In a study of nearly 100 amateur players, women showed five times the amount of brain tissue damage than men on scans.
Women’s football is the UK’S largest female team sport, with nearly three million players taking part each year.
Researchers from Albert Einstein College of Medicine, New York, warned that heading a ball can cause similar damage to the brain’s white matter as suffering a traumatic brain injury.
Specialists fear that repeated heading can lead to cognitive decline and behaviour changes.

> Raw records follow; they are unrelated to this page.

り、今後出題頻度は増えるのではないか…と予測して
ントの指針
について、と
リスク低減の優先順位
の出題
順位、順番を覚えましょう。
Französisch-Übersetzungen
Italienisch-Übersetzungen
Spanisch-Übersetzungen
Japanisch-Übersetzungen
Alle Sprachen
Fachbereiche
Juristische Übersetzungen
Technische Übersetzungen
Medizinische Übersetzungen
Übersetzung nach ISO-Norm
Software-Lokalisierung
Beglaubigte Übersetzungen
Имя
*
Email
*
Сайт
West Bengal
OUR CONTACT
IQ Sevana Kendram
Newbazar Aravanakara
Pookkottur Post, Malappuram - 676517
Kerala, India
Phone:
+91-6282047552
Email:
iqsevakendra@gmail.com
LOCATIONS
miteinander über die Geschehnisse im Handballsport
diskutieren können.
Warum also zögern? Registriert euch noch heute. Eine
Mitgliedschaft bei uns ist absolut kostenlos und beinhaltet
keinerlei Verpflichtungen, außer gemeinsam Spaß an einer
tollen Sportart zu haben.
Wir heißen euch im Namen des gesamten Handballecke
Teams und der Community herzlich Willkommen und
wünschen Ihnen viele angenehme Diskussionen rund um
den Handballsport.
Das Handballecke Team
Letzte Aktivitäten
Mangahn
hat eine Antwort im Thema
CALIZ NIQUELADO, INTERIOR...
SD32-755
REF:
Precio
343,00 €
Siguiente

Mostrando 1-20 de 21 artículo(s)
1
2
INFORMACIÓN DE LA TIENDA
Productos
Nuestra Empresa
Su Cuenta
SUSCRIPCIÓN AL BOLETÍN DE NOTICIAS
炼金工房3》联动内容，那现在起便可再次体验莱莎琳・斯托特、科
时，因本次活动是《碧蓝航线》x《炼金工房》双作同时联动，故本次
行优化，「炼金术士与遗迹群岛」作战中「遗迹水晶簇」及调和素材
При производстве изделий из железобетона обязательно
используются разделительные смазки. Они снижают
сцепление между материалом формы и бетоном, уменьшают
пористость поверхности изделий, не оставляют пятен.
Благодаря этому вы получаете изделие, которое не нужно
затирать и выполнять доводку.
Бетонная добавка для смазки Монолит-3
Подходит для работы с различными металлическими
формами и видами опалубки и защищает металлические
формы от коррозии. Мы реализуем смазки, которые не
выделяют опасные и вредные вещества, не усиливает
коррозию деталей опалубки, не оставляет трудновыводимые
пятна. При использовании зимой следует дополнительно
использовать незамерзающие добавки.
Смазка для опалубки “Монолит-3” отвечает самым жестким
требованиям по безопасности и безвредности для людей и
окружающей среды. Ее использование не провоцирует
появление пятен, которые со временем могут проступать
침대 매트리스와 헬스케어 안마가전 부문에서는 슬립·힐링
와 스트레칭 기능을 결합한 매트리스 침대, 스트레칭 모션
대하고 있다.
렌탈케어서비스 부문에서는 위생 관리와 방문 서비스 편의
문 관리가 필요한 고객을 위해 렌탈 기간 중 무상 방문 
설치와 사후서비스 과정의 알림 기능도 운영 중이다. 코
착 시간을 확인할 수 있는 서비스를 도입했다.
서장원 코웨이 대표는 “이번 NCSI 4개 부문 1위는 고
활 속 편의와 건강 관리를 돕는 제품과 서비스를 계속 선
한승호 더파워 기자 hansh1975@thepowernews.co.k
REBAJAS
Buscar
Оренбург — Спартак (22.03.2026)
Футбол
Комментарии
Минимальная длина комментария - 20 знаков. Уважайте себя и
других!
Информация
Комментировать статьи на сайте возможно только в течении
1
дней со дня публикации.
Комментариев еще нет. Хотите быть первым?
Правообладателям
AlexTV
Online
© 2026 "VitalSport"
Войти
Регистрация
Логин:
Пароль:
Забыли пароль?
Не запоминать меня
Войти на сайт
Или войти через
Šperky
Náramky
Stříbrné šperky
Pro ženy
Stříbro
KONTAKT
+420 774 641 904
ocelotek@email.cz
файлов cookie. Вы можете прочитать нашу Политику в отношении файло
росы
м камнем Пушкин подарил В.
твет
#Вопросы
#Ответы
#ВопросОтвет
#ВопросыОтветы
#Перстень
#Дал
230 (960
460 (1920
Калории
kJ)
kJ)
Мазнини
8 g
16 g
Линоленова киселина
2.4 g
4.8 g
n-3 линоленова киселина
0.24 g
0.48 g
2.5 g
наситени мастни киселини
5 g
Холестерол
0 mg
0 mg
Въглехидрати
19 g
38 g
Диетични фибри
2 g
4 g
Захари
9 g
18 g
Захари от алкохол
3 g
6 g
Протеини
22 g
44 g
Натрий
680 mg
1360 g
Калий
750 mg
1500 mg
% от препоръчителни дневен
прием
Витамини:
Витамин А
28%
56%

“In general, men do a lot more heading than women, but we wanted to specifically examine if men and women fare similarly or differently with a similar amount of exposure to repeated impacts to the head,” said Prof Michael Lipton, the study’s lead author.
“In both groups, this effect we see in the brain’s white matter increased with greater amounts of heading. But women exhibit about five times as much microstructural abnormality as men when they have similar amounts of heading exposure.”
Prof Lipton and his team used an advanced brain imaging technique to assess microscopic changes in the white matter in 49 men and 49 women.
The scans detect subtle brain damage by measuring the diffusion of water in white matter, known as fractional anisotropy (FA). Finding an area with low FA, indicates structural damage to the brain. The scans showed that while both men and women experienced lower FA values related to more repetitive heading, women had lower FA levels across a larger volume of the brain.
Researchers speculated that may be caused by differences in neck strength, sex hormones or genetics.
The research was published in the journal Radiology.